Dejen de luchar contra el moho en los baños: el secreto está en el calor
La mayoría de las personas piensan que esas lámparas de calor para baños son simplemente una forma de evitar el frío mientras uno se viste en enero. Pero en realidad, hay mucho más detrás de su funcionamiento. En realidad, diseñamos estas lámparas de infrarrojos para que ayuden a combatir la humedad.
Lo importante es que no se trata de calentar el aire.

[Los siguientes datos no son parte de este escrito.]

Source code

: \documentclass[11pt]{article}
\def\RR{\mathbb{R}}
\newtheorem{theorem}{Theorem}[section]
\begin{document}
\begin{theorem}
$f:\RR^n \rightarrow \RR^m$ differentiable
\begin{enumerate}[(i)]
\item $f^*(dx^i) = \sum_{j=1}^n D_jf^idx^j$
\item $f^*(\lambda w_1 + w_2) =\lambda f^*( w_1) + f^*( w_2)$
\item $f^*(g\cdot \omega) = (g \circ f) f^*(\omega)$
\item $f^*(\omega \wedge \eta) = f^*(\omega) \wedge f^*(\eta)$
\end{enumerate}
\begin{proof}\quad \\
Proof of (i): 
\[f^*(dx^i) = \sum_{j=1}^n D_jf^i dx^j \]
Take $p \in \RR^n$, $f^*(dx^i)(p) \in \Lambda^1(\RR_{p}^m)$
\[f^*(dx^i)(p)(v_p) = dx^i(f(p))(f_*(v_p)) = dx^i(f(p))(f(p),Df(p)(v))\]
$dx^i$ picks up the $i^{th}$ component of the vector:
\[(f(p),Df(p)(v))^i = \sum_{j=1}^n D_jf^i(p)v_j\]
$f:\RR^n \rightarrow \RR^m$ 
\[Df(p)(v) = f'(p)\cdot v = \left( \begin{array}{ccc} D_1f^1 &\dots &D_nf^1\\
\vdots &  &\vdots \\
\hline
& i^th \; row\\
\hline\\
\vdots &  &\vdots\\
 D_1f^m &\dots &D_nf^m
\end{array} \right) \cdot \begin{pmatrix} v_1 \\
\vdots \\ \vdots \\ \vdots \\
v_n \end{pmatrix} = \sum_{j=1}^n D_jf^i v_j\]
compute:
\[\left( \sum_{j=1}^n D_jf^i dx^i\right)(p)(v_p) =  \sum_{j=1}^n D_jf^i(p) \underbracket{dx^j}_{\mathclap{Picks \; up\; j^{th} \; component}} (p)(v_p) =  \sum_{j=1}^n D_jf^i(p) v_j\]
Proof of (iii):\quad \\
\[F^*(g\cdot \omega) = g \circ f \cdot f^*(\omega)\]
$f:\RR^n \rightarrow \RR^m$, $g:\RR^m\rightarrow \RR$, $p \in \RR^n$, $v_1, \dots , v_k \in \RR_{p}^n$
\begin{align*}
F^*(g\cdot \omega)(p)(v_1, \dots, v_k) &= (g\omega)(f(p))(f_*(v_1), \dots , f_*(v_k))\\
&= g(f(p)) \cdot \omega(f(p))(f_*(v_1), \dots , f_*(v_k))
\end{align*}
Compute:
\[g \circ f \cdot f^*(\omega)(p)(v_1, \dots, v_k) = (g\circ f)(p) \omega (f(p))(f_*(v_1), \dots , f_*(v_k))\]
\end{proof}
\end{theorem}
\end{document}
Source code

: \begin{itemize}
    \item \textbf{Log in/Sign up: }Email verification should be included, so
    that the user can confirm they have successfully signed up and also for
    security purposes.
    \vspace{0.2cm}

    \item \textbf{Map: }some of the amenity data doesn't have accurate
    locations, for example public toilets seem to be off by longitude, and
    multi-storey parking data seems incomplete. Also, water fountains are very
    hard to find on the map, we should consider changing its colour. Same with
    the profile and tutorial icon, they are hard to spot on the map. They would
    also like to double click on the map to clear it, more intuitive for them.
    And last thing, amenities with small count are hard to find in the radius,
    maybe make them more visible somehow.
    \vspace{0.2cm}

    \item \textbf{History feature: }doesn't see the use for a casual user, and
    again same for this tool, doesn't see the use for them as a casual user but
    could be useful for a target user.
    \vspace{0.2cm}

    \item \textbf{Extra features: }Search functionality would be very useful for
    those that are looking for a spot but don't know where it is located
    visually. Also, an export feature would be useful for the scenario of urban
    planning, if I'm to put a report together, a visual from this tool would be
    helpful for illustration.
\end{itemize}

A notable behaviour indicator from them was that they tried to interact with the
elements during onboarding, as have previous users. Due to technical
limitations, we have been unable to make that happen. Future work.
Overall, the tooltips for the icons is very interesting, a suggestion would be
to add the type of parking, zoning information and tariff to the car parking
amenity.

¿Cómo funcionan realmente?
Si utilizas un calentador común, solo estás calentando el aire, lo cual no sirve de nada para las paredes húmedas. Nuestras lámparas de infrarrojos funcionan de manera diferente: envían energía directamente a las superficies, como las baldosas, los juntas o el techo. De esta manera, la temperatura de la superficie supera el “punto de rocío”. Como las paredes quedan más calientes que el aire circundante, el agua no puede acumularse. No hay condensación, ni agua estancada… y, lo más importante, no hay lugar donde el moho pueda prosperar. Es una solución sencilla que te ahorrará horas de limpieza los sábados.
Encontrar el equilibrio adecuado
Estas lámparas son rápidas. Basta con encenderlas para sentir el efecto al instante. Esa alta potencia permite que el agua se evapore rápidamente de las paredes. Pero hay que ser inteligente al usarlas. Si colocas una lámpara de alta potencia en un baño pequeño, solo estarás desperdiciando energía y corriendo el riesgo de que la lámpara se sobrecaliente. Se trata de encontrar el equilibrio adecuado para el tamaño del lugar, de modo que la electricidad funcione bien y tu factura de energía no aumente excesivamente.
Mantener todo en funcionamiento
Los baños son entornos extremos. Debido al vapor y a los productos químicos utilizados para la limpieza, la mayoría de los dispositivos electrónicos dejan de funcionar. Por eso utilizamos vidrio de cuarzo y conectores sellados. Esto impide que la suciedad entre en contacto con los componentes eléctricos y permite que el calor siga funcionando correctamente.
Un consejo rápido: mantén la lente limpia. Si se acumula polvo en el vidrio, el calor no llegará a las paredes con la misma intensidad. Un simple limpiezo de vez en cuando hace una gran diferencia.
Y si realmente quieres dejarlo todo listo sin preocuparte, conéctala a un temporizador o a un sensor de humedad. De esa manera, la habitación se secará automáticamente mientras tú tomas tu café por la mañana.